A relatively new type of MNs is fabricated from a hydrogel-forming matrix and was first described in 2010 . This new strategy includes integrated systems consisting of cross-linked polymer micro protruding from a solid patch-like base containing the API. Upon administration, needles rapidly uptake interstitial fluid from the tissue, inducing the diffusion of the drug from the patch through swollen MNs (Figure 2E). These systems are manufactured from aqueous mixtures of specific polymeric materials, i.e., polymethylvinylether-co-maleic acid (PMVE/MA). Lee et al. made hydrogel MNs from ultra-low viscosity carboxymethylcellulose (CMC) and amylopectin. After the incorporation of sulforhodamine, bovine serum albumin, or lysozyme, MNs were dissolved safely in the skin, therefore allowing bolus or sustained release delivery. Garland et al. showed that drug delivery could be adjusted by modulating the density of the hydrogel matrix. Importantly, after the removal of the hydrogel MNs, the skin was intact, leaving no polymer residues. Hydrogel MNs have softened enough to prevent re-application, thus reducing the risk of transmitting infections.

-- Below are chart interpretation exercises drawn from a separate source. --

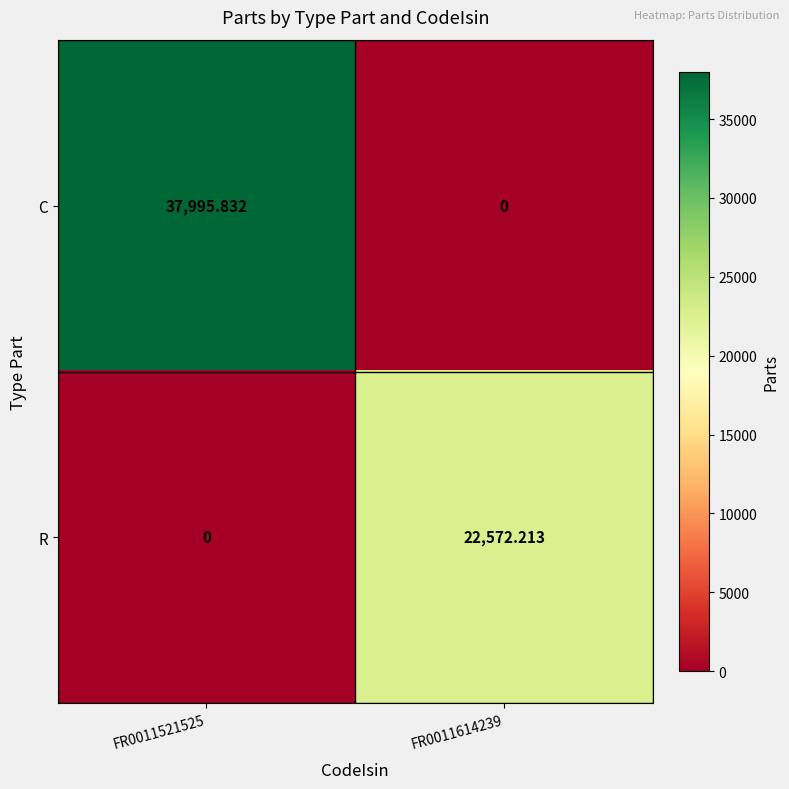

Rank the series by their average value, from lowest to highest.

R, C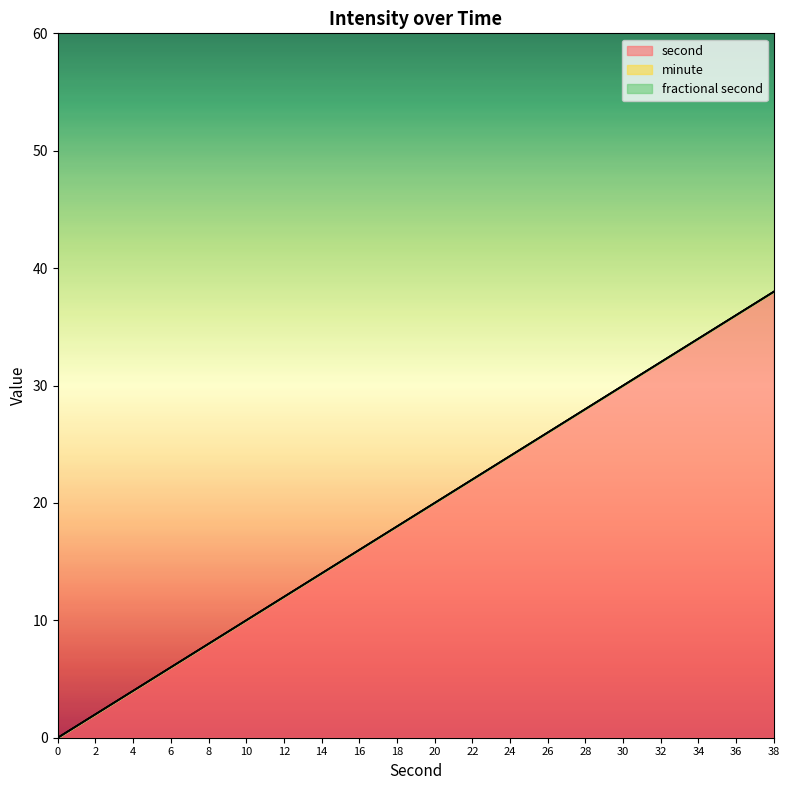

What is the total value across all series at 32?

32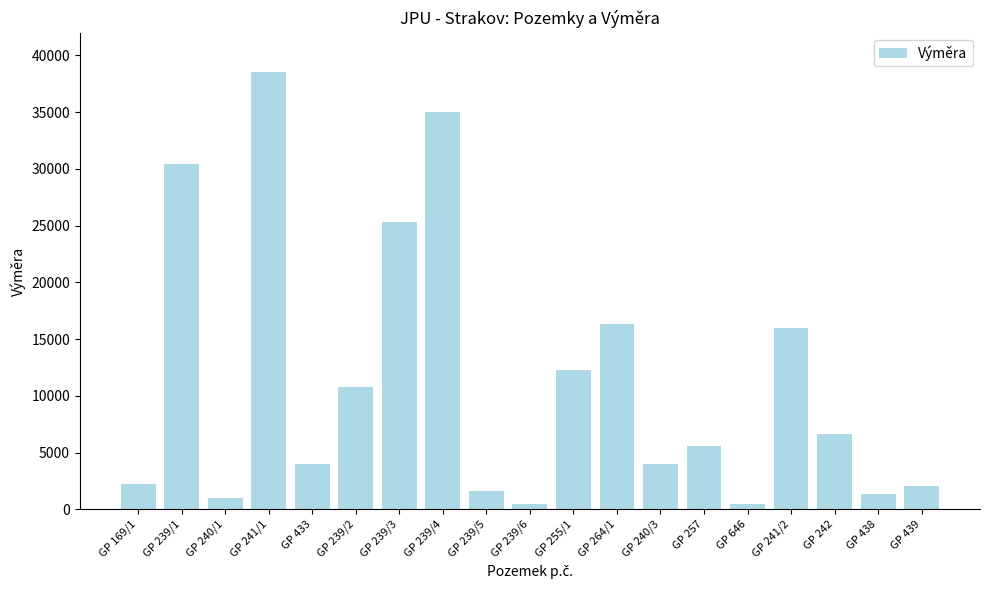

What is the change in value from GP 264/1 to GP 257?

-10736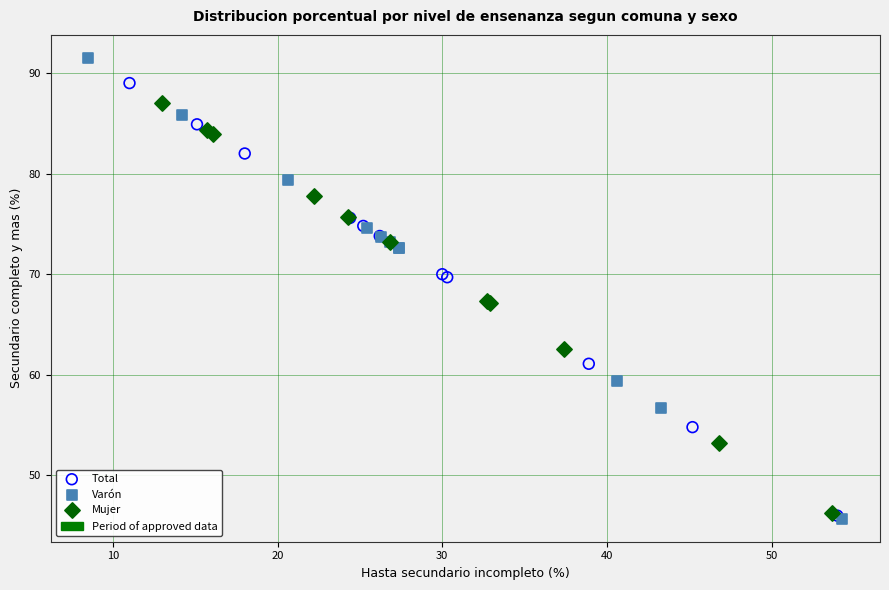

Which series contains the highest Y value?

Varón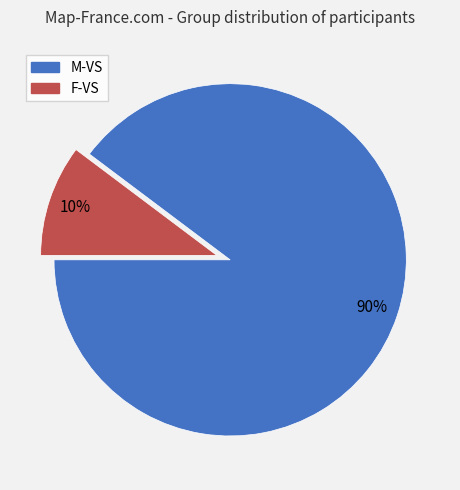

To the nearest percent, what portion does F-VS represent?

10%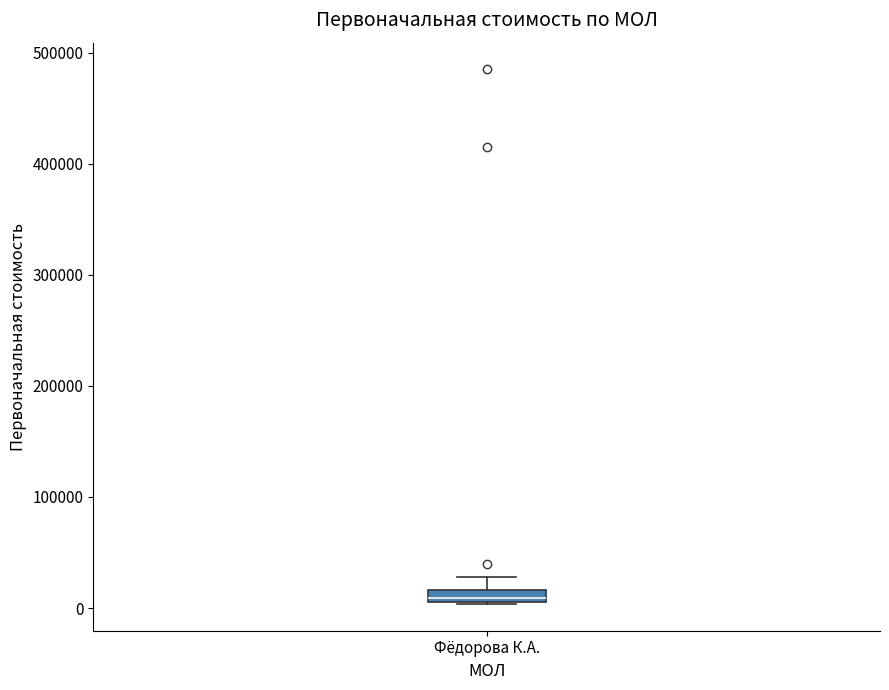

Where is the upper edge of the box for Фёдорова К.А. on the y-axis? The values are not printed on the chart, so give them approximately, as read against the axis.

20000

Phase transition MNs are a subcategory of hydrogel MNs. After the absorption of the body fluid, the API from the MN matrix is released due to swelling of the polymer. This MN type leaves some or no residue after application. Although dissolving or degradable MNs could carry higher concentrations of the drug, the matrix makes up a large portion of the needles, which dissolve or degrade in the skin, making them unsuitable for everyday use. Retaining the matrix in the skin may cause low compliance in patients and potential side effects if the drugs are administered daily or at short intervals. The most suitable active ingredients, in this case, are vaccines because they are used only once (or a few times), so the amount of matrix deposited in the skin will be more acceptable. Therefore, the most promising type of MN is one made of hydrogel that does not dissolve nor degrade in the skin but has a controlled or continuous release of active substances.